Witness says he told fixing inquiry 'different story'
Henry Williams, the former South Africa bowler who was involved in the Hansie Cronje match-fixing case, has admitted he was never offered a specific amount of money to fix games but had told a different story to the King Commission in 2000. Williams was banned for six months after the investigation but did not play for South Africa again.
At the inquiry, Williams testified that he had been offered US$ 15,000 from his captain Cronje to concede more than 50 runs in his 10 overs in the fifth ODI between South Africa and India in Nagpur. The same amount of money had been offered to Herschelle Gibbs to score less than 20 runs. However, while speaking to ESPNcricinfo during the practice match between the South African Invitation XI and the New Zealanders in Paarl two weeks ago, Williams claimed that no such details were discussed. Instead Cronje had joked with Gibbs and him, according to Williams, who said they were later convinced to pad up their stories for the King Commission.

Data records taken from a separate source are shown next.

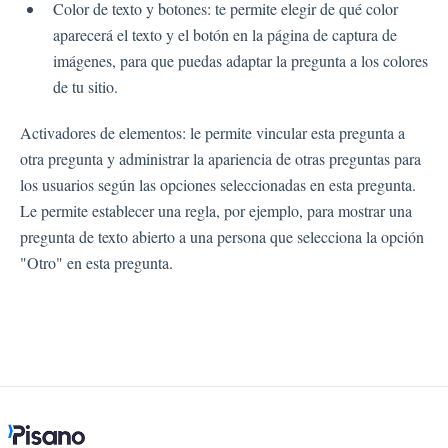
Color de texto y botones: te permite elegir de qué color
aparecerá el texto y el botón en la página de captura de
imágenes, para que puedas adaptar la pregunta a los colores
de tu sitio.
Activadores de elementos: le permite vincular esta pregunta a
otra pregunta y administrar la apariencia de otras preguntas para
los usuarios según las opciones seleccionadas en esta pregunta.
Le permite establecer una regla, por ejemplo, para mostrar una
pregunta de texto abierto a una persona que selecciona la opción
"Otro" en esta pregunta.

In the match in question, Williams injured his shoulder and only bowled 11 balls while Gibbs scored 74, and neither received any money.
Williams admitted to being afraid of what might have happened to him and that he thinks there was a lot of pressure to produce a more detailed story to prove Cronje's guilt. "It was serious then, and after that I thought, alright, life must go on: it can't stop," he said. "But at that particular moment there was fear.
"When we testified to our lawyers what the story really was, they came up with a threat that we could be prosecuted for doing something like this. So it means we actually lied to our lawyers, who had to tell another story to get to somebody. I believe that was to get to Cronje and whoever was involved in this.
"I had never been in a court before. We gave our Senior Counsel the story. We had to come back and testify to the King commission - a different story. I don't know if we were forced to lie to get to somebody else. I'm still confused today.
"When people ask me I will tell them the truth. I'll say, 'That's what I said to my lawyers; what really happened'. Then, to the King commission, a different story. I don't know why, because we were forced by the prosecution. I didn't know what the hell was happening, what can happen to me. So I came up with a different story."
The version of the story Williams said is true was never heard by the King Commission, but he did expand on the details of what happened, almost 13 years later. "By the time I was in the shower [the morning of the Nagpur match], I heard Cronje in the room speaking to Herschelle but I don't know what they are talking about.
"When I put my shirt over my head, he [Cronje] said, 'Hey, let's throw this game'. I said, 'Ja, let's throw this game'. Because now he's smiling with me and I'm smiling with him - if you're going to bullshit me I'm going to bullshit you, so fine. There was nothing involved.
"At lunchtime, he [Cronje] came to me and said, 'We scored too many runs'. I looked at him and said, 'What do you mean?' He said, 'Guys, the deal is off'. I said, 'So what?' He never spoke to us about money - you're going to get this and you must go for that."
The lawyers who represented Williams and Gibbs at the King Commission, senior counsel Mike Fitzgerald and attorney Peter Whelan, deny that they had convinced Williams to lie on the stand. "That's outrageous," Fitzgerald said. "Why would I give my own client a version that implicates him? If I somehow persuaded him to lie, to whose benefit would that be?" Whelan called the allegations, "fundamental rubbish".
The King Commission secretary John Bacon said it was unlikely the investigations will be reopened unless they received something from Williams in writing.
Williams currently works with the Boland Under-19 team, while Gibbs plays in various Twenty20 leagues around the world. He is at present with the Perth Scorchers for the Big Bash League and refused to get involved in the current issue. "I spoke to Herschelle and he wasn't interested in commenting," Scorchers media manager Daniel Davini said from Perth yesterday. "He said, 'I have nothing say about that and I don't want to have anything to do with that'."